- _Required actions_
• 1. In the statistics notes, what is the formula for the variance of the binomial?
• 2. For each statement, say whether it agrees with the statistics notes, and quote the words that decide it: (a) When the desired pillars are 1 to 3, the corrected range runs from 0.5 to 3.5. (b) The notes attribute the central limit theorem to Polya in the 1930s. (c) The notes give the mean of the binomial as npq.
-------- Document section
CORRECTION FOR CONTINUITY is needed since Binomial is discrete and Normal
is a continuous distribution.  What is this correction?  
You need to split the difference between neighboring integers
  allocating 0.5 to the left and 0.5 to the right pillar.
  for example if the desired pillars are 1 to 3, 1 begins at 0.5 and 
   3 ends at 3.5
Now use steps 2,3,4 above.  

Remember that the MEAN OF BINOMIAL is np
and VARIANCE IS npq=np(1-p)
don’t forget the square root of npq
These are needed in finding the right variable x ~approx~ N(np, npq)

CENTRAL LIMIT THEOREM
What is central limit theorem?  This is a powerful result by Polya
in 1920's showing that even if x is not Normal, if n>30
the process of averaging (is so helpful) that it
yields Normality of xbar.
----------------
-------- Given records
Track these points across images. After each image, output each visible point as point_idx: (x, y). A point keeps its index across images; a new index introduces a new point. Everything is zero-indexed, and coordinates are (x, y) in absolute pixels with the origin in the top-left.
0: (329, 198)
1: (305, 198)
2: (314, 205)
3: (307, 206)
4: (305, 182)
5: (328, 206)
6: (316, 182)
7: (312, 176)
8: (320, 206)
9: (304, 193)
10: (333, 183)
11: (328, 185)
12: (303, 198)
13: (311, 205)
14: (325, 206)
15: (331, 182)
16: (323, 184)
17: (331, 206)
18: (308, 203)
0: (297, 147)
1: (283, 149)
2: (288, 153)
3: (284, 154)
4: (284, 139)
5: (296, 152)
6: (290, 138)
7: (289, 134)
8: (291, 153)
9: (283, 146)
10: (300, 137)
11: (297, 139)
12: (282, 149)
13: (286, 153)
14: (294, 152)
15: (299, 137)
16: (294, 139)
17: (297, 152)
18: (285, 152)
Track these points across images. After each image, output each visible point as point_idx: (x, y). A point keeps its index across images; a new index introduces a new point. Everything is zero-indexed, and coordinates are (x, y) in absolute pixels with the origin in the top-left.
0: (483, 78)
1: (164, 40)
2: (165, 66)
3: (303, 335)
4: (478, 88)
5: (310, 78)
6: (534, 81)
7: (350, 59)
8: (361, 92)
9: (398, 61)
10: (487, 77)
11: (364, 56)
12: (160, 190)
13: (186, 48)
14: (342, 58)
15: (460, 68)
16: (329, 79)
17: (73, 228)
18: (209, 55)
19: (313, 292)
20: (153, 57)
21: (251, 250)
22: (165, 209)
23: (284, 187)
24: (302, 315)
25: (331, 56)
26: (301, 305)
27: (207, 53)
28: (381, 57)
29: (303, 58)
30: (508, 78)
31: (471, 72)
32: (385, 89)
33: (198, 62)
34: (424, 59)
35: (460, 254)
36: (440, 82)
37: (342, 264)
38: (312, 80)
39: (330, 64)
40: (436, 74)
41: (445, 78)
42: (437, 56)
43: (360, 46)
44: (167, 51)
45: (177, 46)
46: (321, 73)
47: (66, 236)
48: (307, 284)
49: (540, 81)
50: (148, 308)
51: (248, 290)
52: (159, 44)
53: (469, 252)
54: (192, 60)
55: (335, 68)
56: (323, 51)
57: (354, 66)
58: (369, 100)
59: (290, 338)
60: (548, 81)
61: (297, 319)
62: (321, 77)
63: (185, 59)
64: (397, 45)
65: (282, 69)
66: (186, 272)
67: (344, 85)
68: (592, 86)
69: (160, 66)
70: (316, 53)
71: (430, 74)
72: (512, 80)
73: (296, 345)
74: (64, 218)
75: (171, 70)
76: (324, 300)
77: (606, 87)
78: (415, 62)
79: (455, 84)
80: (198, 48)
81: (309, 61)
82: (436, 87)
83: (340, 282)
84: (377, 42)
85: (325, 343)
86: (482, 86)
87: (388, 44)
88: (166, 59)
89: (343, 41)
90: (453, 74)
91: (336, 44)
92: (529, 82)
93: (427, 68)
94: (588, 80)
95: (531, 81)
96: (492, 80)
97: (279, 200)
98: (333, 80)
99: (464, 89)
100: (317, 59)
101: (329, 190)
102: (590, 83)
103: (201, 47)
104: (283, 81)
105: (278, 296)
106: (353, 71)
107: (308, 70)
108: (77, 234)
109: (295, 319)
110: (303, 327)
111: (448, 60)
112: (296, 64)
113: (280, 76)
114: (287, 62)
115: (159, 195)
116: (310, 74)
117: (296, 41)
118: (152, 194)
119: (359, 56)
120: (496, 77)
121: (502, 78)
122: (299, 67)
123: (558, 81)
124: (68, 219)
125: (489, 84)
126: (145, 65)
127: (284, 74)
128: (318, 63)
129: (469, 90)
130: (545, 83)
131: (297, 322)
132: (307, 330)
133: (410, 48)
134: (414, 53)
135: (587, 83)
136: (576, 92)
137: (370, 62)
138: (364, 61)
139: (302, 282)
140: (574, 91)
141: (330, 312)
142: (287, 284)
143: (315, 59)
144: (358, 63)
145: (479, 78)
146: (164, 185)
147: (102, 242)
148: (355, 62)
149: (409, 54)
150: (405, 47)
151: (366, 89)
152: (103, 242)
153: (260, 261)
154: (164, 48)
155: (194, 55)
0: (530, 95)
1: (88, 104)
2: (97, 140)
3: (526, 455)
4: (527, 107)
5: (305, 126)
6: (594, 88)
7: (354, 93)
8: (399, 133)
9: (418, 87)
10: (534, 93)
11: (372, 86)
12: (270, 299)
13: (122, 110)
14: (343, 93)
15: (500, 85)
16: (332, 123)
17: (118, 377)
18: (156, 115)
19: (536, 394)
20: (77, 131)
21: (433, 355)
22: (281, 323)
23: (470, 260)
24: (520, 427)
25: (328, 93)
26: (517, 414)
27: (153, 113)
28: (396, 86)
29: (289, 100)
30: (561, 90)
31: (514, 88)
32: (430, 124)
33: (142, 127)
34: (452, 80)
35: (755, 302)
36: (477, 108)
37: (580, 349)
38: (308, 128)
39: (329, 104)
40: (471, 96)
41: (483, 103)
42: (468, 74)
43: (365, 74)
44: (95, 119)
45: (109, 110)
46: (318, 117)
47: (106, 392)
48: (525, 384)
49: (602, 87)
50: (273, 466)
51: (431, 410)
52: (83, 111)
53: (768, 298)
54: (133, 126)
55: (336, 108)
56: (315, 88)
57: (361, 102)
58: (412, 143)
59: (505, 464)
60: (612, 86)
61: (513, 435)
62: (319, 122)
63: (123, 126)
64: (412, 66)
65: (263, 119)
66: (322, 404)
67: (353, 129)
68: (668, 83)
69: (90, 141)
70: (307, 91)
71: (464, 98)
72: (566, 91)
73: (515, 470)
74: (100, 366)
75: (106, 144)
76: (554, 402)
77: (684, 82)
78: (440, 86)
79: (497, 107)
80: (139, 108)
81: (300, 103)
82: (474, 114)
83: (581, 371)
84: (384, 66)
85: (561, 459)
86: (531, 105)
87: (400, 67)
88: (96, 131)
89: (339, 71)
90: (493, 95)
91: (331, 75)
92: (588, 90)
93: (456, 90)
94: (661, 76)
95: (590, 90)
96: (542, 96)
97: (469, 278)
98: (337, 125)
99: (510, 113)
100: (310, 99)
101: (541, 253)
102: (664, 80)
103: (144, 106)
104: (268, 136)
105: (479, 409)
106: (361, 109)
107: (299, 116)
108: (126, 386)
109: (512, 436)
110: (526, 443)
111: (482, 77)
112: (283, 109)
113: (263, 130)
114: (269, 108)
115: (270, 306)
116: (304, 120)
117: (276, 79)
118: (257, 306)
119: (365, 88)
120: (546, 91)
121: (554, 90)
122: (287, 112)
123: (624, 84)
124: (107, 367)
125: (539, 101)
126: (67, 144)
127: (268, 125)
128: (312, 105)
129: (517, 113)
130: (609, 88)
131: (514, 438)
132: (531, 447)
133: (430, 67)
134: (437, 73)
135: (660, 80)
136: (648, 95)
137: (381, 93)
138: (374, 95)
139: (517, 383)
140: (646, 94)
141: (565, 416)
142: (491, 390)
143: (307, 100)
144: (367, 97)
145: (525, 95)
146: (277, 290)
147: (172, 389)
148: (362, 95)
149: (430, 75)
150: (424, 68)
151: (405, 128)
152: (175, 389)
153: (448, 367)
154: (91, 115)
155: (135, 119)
----------------
- _Your responses_
• 1. npq=np(1-p)

• 2.
(a) Yes: "1 begins at 0.5 and 3 ends at 3.5"
(b) No: "a powerful result by Polya in 1920's"
(c) No: "the MEAN OF BINOMIAL is np"